The town of Leicester in the east Midlands – known as ‘Little India’ due to its large population of Indian heritage – is facing the first local lockdown due to growing infections in recent days, while public places elsewhere in England are due to re-open on July 4.

According to Health secretary Matt Hancock, there has been an ‘outbreak’ in Leicester, but local mayor Peter Soulsby on Sunday said data was yet to be shared before the decision to impose local lockdown could be implemented.

There was concern over messaging by the Boris Johnson government that continues to caution people about the prevalence of coronavirus, but has also announced re-opening several sectors of the economy from July 4. Quarantine plans for air passengers are also due to be relaxed next week.

Home secretary Priti Patel on Sunday confirmed reports that Leicester could be placed under a local lockdown, while Claudia Webbe, Labour MP from Leicester East that has a large concentration of Asians, called for the lockdown due to a “perfect storm” of poverty, positive tests and higher ethnic diversity.

She told BBC: “I don’t know why they’re not enforcing a lockdown – the evidence suggests there should be one.”

Local businessman Uday Dholakia told HT: “Considering the diverse majority communities in Leicester, communication and conveyance of trust has been short of expectation.

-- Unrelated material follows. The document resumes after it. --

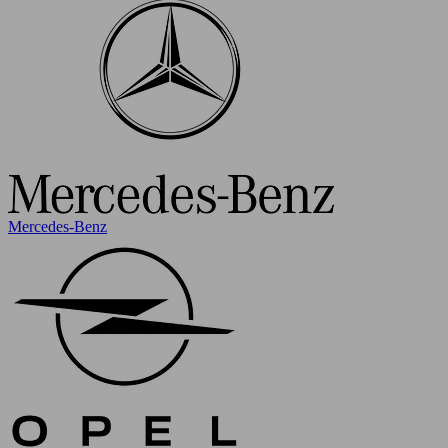
Mercedes-Benz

In a real global crisis, the local media , politicians and community stalwarts have been preoccupied with issues like the Gandhi statue, important though that is”.

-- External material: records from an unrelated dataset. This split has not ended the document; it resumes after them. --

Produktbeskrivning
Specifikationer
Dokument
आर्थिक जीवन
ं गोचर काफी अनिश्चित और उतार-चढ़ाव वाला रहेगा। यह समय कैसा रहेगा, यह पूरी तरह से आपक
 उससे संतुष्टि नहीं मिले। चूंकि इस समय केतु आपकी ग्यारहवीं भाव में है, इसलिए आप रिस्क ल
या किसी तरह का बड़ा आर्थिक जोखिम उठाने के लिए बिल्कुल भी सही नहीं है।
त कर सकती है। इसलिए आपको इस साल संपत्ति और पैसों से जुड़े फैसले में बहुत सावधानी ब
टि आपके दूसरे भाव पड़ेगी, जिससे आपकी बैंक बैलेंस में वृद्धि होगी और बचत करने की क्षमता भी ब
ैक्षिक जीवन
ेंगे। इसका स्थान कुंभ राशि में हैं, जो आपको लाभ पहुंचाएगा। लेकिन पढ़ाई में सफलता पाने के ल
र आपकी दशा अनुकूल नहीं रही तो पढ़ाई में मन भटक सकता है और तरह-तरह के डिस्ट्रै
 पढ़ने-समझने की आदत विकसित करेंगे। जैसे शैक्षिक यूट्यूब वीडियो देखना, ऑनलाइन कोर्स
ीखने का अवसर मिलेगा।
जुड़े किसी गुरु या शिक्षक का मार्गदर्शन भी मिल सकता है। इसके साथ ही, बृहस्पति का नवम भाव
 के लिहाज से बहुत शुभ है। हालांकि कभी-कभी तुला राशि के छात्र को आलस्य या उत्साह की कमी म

“The public intervention, although commendable at national level, has been patchy locally. Many of the business and community support networks have been systematically destroyed. Exclusion in all facets of life is obvious to see; Covid-19 has brutally exposed it”, he added.

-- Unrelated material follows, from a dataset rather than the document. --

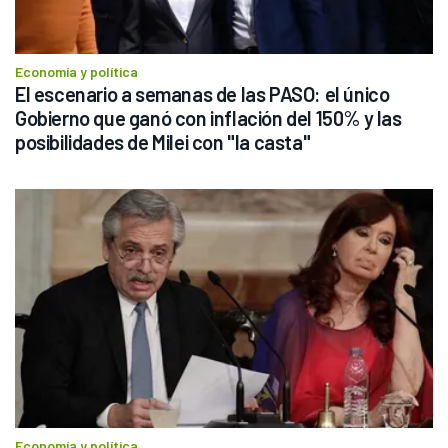
Economía y política
El escenario a semanas de las PASO: el único 
Gobierno que ganó con inflación del 150% y las 
posibilidades de Milei con "la casta"
Economía y política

Four mobile testing units have been pressed into service in the town, as Soulsby called for more tests to be carried out. Reports said nearly 25 per cent of 2,494 cases there had been reported in two weeks before June 16.

Ethnicity-wise figures for Leicester are not available, but latest figures from NHS England put the category of ‘Indian’ patients who died from the virus at the top of non-white casualties: 763. The figure would include those from London and other areas.

Patel and other ministers continued to caution people over gathering in large numbers after reports of illegal music parties and Liverpool football fans congregating in large numbers to celebrate the club’s win last week.

Wales first minister Mark Drakeford criticised the Johnson government’s messaging for England: “My concerns with the UK Government are sometimes less with the substance where I think we are all broadly trying to do the same things. I’m more concerned at the messaging”.

“Here in Wales, I am very keen to continue to say to Welsh citizens: Coronavirus has not gone away. It remains something that kills people in Wales every day. If you don’t stay on top of it you will see things going backwards. And everything we have done together thrown away”.

“And that’s a very different message I think to the message across the border. Where the message seems much more, you know, that it’s all over and you can go back to doing everything as you did before”, he told Sky News.